‘THE PRESIDENT IS RACIST’: CNN host Don Lemon calls reported Trump comments ‘disgusting’

Don Lemon (CNN)

It’s not every day you hear a television news anchor unabashedly calling a public figure “racist.” Network journalists tend to tread lightly when describing racism, using terms such as “racially charged” or “racially tinged.” After all, racism is often in the eye of the beholder.

But it’s not every day that the president of the United States calls Haiti, El Salvador and African nations “shithole countries.” As The Washington Post’s Josh Dawsey reported Thursday, Trump derided protections for immigrants from these “shithole countries,” and suggested that instead, the United States should be bringing more people from countries such as Norway.

When covering the president’s remarks, some CNN hosts made it clear that this time, they would not be holding back.

 

“This is CNN Tonight, I’m Don Lemon. The president of the United States is racist. A lot of us already knew that.”

Those were the first words spoken by the news anchor at the opening of his show. He went on to call Trump’s comments “disgusting” but not shocking. “They’re not even really surprising. Because this is who Donald Trump is.”

His colleague, CNN host Anderson Cooper, was equally straightforward earlier in the evening.

“Not racial. Not racially charged. Racist,” Cooper said. “Let’s not kid ourselves or dance around it. The sentiment the president expressed today is a racist sentiment.”

At the end of his program, Cooper appeared on the verge of tears as he spoke about his connection with Haiti, which he has visited numerous times. Cooper recalled being taught math in high school by a Haitian immigrant, Yves Volel, who ultimately returned to his country and was assassinated while running for president.

Trump’s disparaging remarks about the Haitian people, Cooper noted, came the day before the eighth anniversary of the magnitude-7.0 earthquake that killed more than 200,000 people and displaced some 1.5 million.

“For days and weeks without help from their government or police, the people of Haiti dug through rubble with their bare and bloodied hands to save complete strangers, guided only by the cries of the wounded and the dying,” Cooper said. He recounted reporting on the tragedy in the weeks that followed, and coming across a five-year-old boy who had been buried under concrete for more than seven days – surviving on rainwater.

“Let me be clear, the people of Haiti have been through more, withstood more, fought back against more injustice than our president ever has,” Cooper said. “I have never met a Haitian who isn’t strong. You have to be to survive in a place where the government has often abandoned its people. Where opportunities are few and where Mother Nature has punished the people far more than anyone should ever be punished.”

“Haitians slap your hand hard when they shake it,” Cooper said. “They look you in the eye, they do not blink. They stand tall. They have dignity. A dignity many in this White House could learn from. A dignity the president with all his money and power could learn from as well.”

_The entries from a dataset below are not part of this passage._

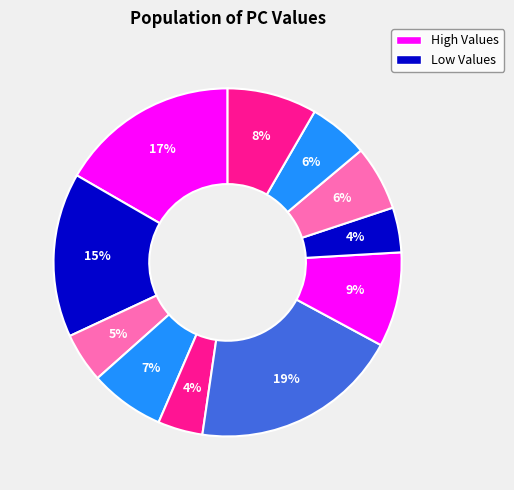

Count the number of slices in the pie.

11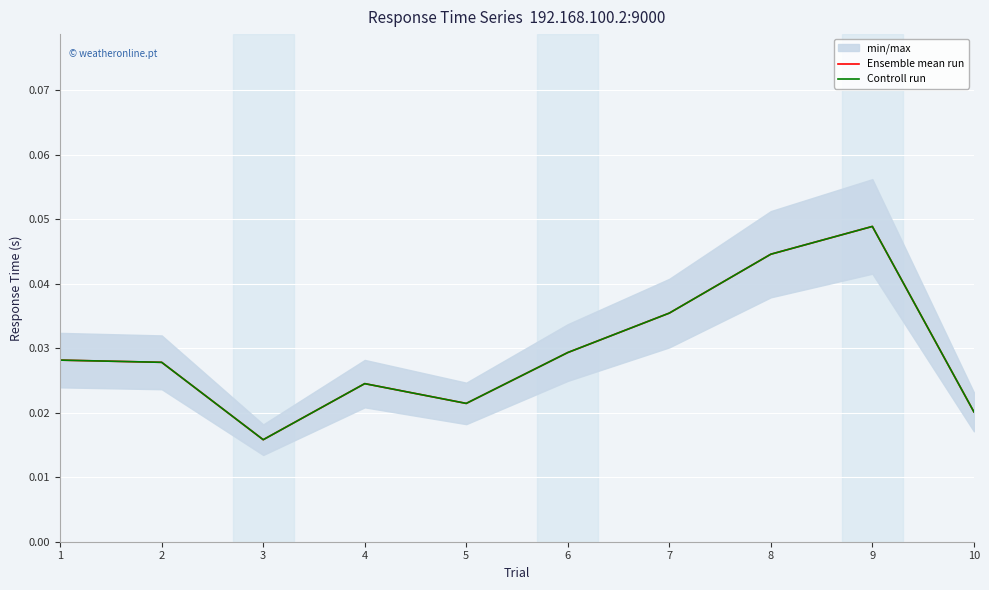

Where is the first local maximum for Ensemble mean run?

4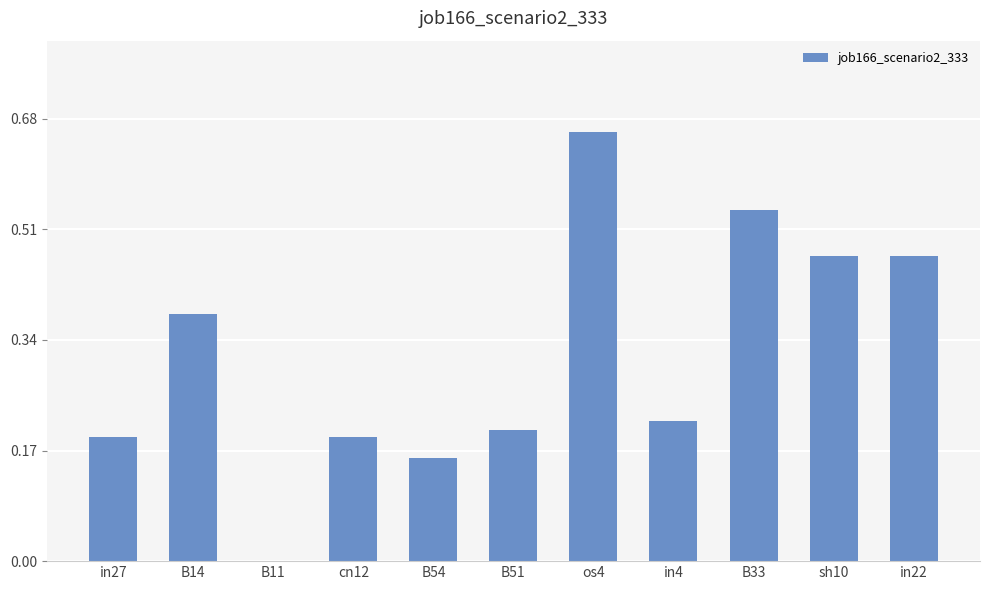

Count the number of values greater than 0.

10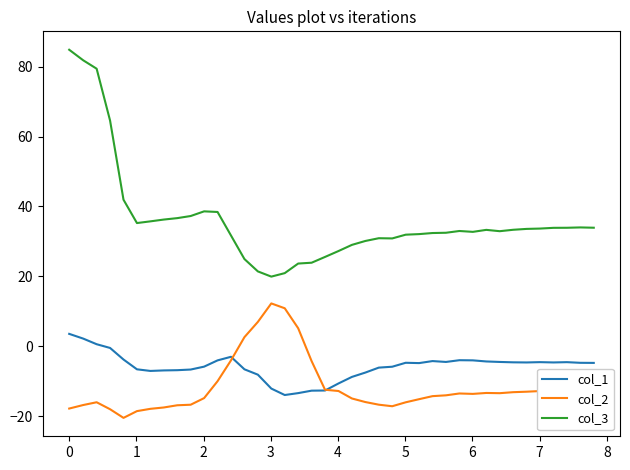

True or false: col_2 and col_3 intersect in this chart.

False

Meanwhile, the sentiment on Fox News could not have been more different. Jesse Watters, host of Fox News’s “The Five,” defended the president’s comments, saying “this is how the forgotten men and women of America talk at the bar.”

“If you’re at a bar, and you’re in Wisconsin, and you think they’re bringing in a bunch of Haiti people, or El Salvadorians, or people from Niger, this is how some people talk,” he said.

“Is it graceful? No,” he added. “Is it polite or delicate? Absolutely not. Is it a little offensive? Of course it is. But you know what? This doesn’t move the needle at all.”

“This is who Trump is,” Watters went on. “He doesn’t care, he shoots from the hip, and if he offends some people, fine. There are so many more offensive things that are happening in this world.”

Fox News host Tucker Carlson suggested in a tweet that if El Salvador isn’t a “shithole,” then its migrants don’t need extended protections.

On his show Thursday, Carlson defended the president and argued that he “said something that almost every single person in America actually agrees with.”

An “awful lot of immigrants” come to the United States from other countries “that aren’t very nice,” Carlson said. “Those places are dangerous, they’re dirty, they’re corrupt, and they’re poor and that’s the main reason those immigrants are trying to come here.”

“People are actually staying in this country right now legally because Haiti is so bad, we don’t think they should have to return,” Carlson said. “So if you say Norway is a better place to live and Haiti is kind of a hole, well anyone who’s been to those countries or has lived in them would agree.”